*** Opening of Selected extract ***

I am subject to confirmation bias. I have a view of the body that changes constantly but also informs what I see in my patients and what I do. if you believe in the lower cross syndrome than you go looking for it. You then want to increase extension because that is the natural follow up of diagnosing this clinical entity. But I would contend that stretching or treating into hip extension may be detrimental to your patients or athletes. Please see my post on the dangers of hip extension. It is akin to cranking a shoulder into abduction and external rotation…what are you doing to the anterior capsule? Is this an adaptation or a stress that you want to place on everyone?
4. Why do you want hip extension? How much do you need?
You need 10-15 degrees during walking and you need about the same amount during running. Hip extension is over rated. Related to this, you don’t even use your glut max during walking to extend your hip and during running you don’t use your Glut max to extend your hip past zero degrees. By the time your leg swings back, is on the ground and starts to extend past neutral the glutes have shut off. That’s the extensor paradox dude.

*** Close of Selected extract ***

▶ **Problem description**
According to the passage on hip extension, how much hip extension is needed during walking? The records have no connection to the passage on hip extension.

*** Opening of Provided records ***

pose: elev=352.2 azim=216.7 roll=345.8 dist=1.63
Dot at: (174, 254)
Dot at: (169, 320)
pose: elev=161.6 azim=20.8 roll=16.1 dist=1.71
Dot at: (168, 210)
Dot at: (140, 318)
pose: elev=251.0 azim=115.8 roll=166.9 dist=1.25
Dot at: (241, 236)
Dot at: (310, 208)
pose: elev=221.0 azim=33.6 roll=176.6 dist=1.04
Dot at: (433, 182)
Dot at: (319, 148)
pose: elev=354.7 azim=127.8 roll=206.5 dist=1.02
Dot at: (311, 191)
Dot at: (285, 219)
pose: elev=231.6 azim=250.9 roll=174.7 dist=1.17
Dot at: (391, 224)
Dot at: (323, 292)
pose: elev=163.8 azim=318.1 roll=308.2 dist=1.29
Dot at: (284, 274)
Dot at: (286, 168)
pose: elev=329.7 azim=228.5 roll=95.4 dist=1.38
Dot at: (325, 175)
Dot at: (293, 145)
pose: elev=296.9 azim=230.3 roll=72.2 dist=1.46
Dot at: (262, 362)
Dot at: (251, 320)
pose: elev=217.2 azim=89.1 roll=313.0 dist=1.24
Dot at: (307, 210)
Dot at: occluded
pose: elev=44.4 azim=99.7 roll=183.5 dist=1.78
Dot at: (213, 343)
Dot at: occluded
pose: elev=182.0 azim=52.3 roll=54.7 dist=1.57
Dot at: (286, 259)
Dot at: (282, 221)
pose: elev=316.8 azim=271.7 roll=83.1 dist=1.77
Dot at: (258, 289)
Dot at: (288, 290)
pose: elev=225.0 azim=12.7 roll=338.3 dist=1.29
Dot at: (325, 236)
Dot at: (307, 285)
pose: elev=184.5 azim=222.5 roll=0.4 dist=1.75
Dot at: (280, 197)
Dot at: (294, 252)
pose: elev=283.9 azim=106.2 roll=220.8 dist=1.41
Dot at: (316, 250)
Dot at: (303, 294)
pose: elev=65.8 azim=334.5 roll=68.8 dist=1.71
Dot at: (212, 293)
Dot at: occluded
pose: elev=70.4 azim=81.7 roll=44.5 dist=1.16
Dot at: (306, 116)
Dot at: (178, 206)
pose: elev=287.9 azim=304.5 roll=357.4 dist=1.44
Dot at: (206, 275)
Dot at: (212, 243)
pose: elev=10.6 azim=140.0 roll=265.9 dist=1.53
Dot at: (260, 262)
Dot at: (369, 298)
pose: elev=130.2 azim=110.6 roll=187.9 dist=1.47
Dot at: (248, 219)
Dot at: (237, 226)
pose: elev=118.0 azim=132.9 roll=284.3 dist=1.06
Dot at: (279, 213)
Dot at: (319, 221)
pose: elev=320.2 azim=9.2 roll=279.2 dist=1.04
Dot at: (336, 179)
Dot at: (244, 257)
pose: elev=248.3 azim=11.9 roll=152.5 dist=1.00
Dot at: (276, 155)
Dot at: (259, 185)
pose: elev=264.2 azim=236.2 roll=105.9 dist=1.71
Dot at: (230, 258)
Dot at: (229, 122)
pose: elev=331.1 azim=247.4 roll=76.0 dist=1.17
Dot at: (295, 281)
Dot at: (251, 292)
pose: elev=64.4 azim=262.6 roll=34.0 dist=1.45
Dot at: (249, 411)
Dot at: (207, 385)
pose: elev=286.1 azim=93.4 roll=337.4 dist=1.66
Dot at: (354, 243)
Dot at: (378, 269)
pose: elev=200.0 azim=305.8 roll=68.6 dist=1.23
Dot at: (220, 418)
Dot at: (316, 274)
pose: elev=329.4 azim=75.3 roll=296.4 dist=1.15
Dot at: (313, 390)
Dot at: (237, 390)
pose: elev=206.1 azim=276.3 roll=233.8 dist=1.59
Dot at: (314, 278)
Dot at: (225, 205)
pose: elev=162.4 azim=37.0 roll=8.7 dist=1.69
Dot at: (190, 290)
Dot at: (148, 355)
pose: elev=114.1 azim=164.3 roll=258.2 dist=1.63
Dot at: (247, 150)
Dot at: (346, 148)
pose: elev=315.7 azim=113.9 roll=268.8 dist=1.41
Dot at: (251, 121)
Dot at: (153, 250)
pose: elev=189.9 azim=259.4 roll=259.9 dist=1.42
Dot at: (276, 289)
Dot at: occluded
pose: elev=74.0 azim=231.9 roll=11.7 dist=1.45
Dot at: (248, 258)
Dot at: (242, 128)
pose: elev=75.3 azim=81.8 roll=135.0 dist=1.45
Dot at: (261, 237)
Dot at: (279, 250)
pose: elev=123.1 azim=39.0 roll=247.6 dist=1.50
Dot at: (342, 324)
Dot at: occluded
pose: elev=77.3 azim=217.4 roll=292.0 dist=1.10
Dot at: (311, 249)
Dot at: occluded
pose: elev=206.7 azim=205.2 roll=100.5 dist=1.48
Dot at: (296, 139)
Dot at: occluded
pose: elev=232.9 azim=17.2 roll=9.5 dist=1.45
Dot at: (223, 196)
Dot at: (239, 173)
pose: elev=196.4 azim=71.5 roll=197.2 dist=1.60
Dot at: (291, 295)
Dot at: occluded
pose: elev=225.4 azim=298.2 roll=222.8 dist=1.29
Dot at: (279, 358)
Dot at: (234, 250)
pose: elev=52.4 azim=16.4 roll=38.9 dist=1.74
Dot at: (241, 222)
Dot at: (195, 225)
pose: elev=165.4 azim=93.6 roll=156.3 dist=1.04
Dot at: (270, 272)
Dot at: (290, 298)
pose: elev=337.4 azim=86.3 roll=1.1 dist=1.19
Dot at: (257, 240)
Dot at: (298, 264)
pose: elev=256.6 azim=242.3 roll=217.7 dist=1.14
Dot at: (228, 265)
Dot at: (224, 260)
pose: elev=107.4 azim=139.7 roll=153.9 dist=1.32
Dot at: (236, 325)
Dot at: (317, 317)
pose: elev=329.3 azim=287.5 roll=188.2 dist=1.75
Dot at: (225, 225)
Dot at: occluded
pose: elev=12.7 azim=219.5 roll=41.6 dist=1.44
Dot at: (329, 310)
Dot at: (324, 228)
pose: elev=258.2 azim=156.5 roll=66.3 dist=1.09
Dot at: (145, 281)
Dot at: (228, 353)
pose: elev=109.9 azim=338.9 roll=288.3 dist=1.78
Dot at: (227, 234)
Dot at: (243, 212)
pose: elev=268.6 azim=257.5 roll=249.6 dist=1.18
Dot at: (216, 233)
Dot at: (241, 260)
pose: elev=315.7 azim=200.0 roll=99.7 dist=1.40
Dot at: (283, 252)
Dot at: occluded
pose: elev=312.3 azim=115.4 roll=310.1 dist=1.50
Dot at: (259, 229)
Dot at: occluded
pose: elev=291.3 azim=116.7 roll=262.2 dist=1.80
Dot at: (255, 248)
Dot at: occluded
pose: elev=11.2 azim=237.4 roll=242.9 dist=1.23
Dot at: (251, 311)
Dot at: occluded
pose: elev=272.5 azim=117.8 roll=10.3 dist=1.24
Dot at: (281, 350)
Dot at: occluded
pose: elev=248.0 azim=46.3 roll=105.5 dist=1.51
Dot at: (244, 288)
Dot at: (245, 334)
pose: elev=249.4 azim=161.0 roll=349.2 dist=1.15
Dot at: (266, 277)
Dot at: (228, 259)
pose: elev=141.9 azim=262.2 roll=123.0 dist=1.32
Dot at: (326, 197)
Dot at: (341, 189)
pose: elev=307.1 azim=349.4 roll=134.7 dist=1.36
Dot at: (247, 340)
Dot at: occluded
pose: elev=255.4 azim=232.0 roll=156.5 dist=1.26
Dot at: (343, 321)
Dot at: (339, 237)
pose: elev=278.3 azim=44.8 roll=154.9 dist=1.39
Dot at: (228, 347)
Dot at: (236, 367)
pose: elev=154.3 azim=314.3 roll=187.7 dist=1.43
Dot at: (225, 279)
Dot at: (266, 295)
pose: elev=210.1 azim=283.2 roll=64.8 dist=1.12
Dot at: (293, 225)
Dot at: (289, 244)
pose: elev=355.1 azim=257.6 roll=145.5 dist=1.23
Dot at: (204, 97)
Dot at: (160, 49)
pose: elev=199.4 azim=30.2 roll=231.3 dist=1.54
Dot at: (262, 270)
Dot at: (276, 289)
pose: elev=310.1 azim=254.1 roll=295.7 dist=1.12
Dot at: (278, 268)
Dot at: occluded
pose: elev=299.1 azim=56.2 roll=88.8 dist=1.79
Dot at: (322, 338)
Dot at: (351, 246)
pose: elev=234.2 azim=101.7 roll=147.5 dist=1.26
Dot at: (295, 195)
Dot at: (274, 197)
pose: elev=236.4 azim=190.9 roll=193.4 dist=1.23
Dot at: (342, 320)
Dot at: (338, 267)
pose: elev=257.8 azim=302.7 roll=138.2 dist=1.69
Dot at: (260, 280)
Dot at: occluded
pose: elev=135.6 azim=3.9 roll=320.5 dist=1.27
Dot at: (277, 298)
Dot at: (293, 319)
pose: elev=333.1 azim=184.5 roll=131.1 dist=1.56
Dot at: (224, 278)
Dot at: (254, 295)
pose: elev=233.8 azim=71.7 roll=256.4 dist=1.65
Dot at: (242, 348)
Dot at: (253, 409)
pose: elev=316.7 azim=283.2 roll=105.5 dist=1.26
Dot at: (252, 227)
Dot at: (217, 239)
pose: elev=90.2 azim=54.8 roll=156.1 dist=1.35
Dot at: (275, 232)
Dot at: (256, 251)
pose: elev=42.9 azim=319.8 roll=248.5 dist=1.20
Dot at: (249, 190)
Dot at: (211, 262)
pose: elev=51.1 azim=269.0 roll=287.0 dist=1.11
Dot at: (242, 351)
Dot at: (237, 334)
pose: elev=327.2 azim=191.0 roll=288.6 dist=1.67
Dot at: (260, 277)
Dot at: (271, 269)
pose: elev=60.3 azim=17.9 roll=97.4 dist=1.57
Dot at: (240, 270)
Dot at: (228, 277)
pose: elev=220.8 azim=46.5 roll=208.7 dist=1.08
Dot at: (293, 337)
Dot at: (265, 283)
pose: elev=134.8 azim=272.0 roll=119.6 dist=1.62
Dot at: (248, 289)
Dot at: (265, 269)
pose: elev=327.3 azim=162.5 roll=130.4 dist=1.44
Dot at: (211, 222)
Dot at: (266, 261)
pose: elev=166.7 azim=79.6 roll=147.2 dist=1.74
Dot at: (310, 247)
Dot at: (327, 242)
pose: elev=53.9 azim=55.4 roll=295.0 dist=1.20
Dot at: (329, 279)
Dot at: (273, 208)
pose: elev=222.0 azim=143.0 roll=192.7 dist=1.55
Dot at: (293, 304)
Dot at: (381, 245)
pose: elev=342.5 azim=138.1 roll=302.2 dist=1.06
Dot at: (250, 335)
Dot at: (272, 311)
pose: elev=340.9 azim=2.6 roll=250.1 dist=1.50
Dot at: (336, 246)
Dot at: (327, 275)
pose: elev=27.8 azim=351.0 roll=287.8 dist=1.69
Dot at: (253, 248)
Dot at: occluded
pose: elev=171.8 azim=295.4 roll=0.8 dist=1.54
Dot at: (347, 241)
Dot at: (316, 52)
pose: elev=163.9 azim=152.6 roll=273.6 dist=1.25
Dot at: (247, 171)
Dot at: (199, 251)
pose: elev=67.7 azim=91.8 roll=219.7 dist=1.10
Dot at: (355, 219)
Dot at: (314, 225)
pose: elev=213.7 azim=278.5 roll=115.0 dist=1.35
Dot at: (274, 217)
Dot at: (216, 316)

*** Close of Provided records ***

▶ **Expected output**
10-15 degrees.